Rede von Dr. Annemarie Renger
  • Parteizugehörigkeit zum Zeitpunkt der Rede: (SPD)
  • Letzte offizielle eingetragene Parteizugehörigkeit: (SPD)
Das Wort hat der Herr Abgeordnete Dr. von Weizsäcker.

  • insert_commentNächste Rede als Kontext
    Rede von Dr. Richard von Weizsäcker


    • Parteizugehörigkeit zum Zeitpunkt der Rede: (CDU)
    • Letzte offizielle eingetragene Parteizugehörigkeit: (CDU)

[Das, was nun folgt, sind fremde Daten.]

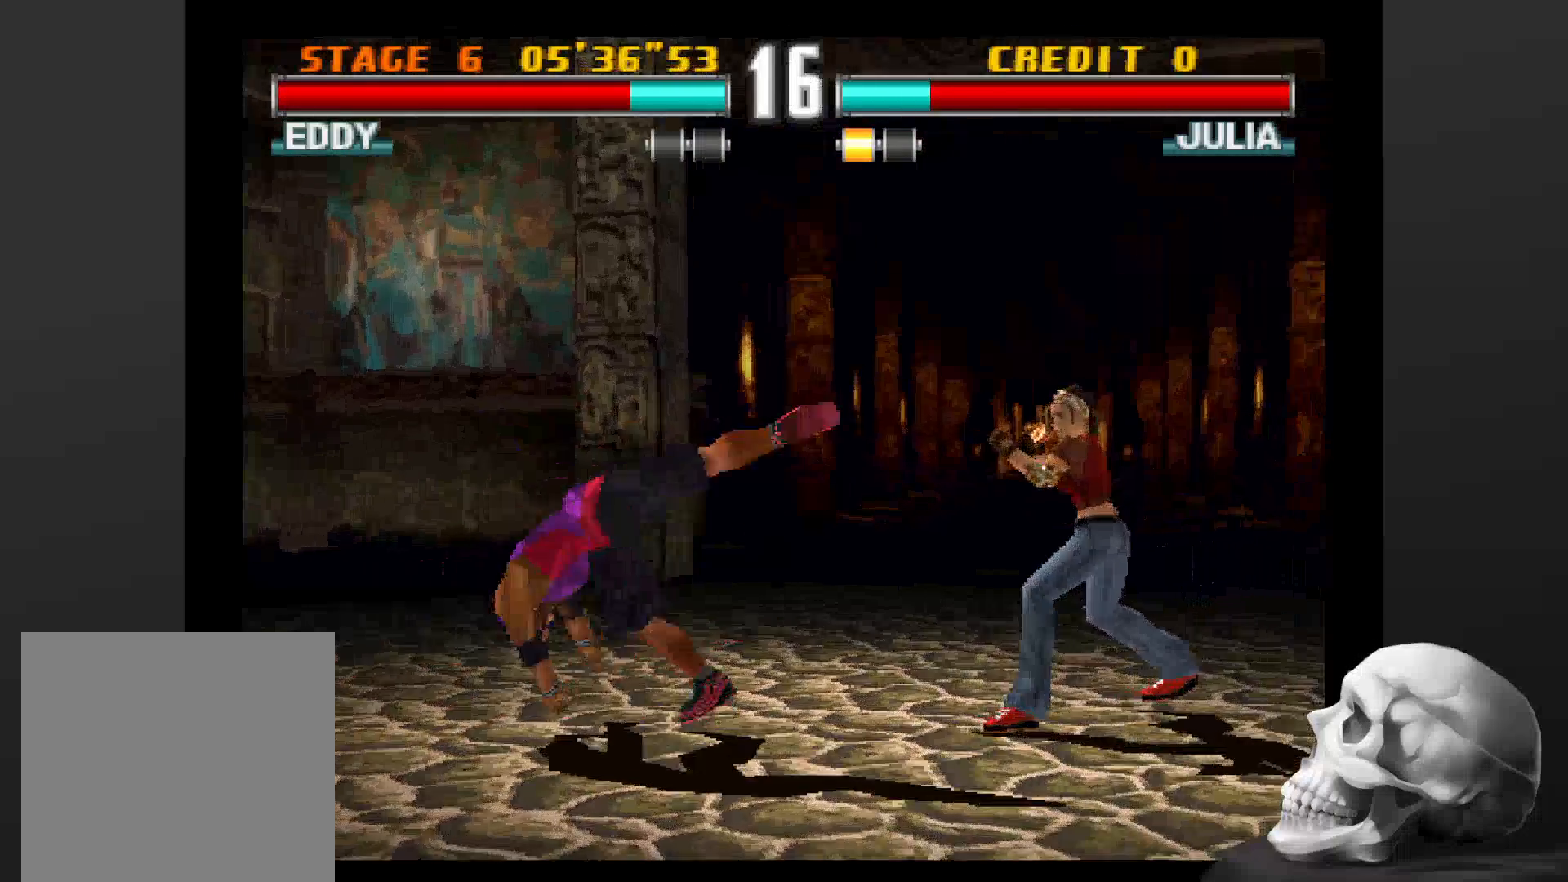
{"dt_ms": 500, "buttons": [], "left_stick": "center", "right_stick": "center", "events": [[133, "CIRCLE", "up"], [233, "CIRCLE", "down"], [333, "CIRCLE", "up"]]}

    Frau Präsidentin! Meine Damen und Herren! Ehe ich zur Darlegung meines zusammenhängenden Gedankengangs komme, möchte ich ein paar Punkte aufgreifen, die teils der Bundeskanzler, teils der Kollege Ehmke hier in die Debatte eingeführt haben.
    Herr Bundeskanzler und Herr Ehmke, Sie beide haben noch einmal von der bevorstehenden Wahl des Bundespräsidenten gesprochen. Sie, Herr Bundeskanzler, haben sich von einer eigenen Teilnahme an einer politischen Kampagne in bezug auf die Vergangenheit des amtierenden Bundestagspräsidenten distanziert, und Herr Ehmke hat erklärt, die Sozialdemokratische Partei habe eine politische Kampagne in bezug auf die Vergangenheit unseres Kollegen Carstens nicht geführt und werde sie nicht führen.
    Ich empfehle Ihnen, zu lesen, was Ihr und unser Bundestagskollege Herr Schwende gestern veröffentlicht hat.

    (Seiters [CDU/CSU] : Leider wahr!)

    Er verwahrt sich darin namens Ihrer Fraktion in bezug auf die Vergangenheit während des Dritten Reichs ausdrücklich gegen diese Kandidatur.

    (Seiters [CDU/CSU]: So ist es!)


    Dr. von Weizsäcker
    Solange Sie hier nicht Ordnung schaffen, können wir mit Ihren Beteuerungen, Herr Ehmke und Herr Bundeskanzler, sehr wenig anfangen.

    (Lebhafter Beifall bei der CDU/CSU)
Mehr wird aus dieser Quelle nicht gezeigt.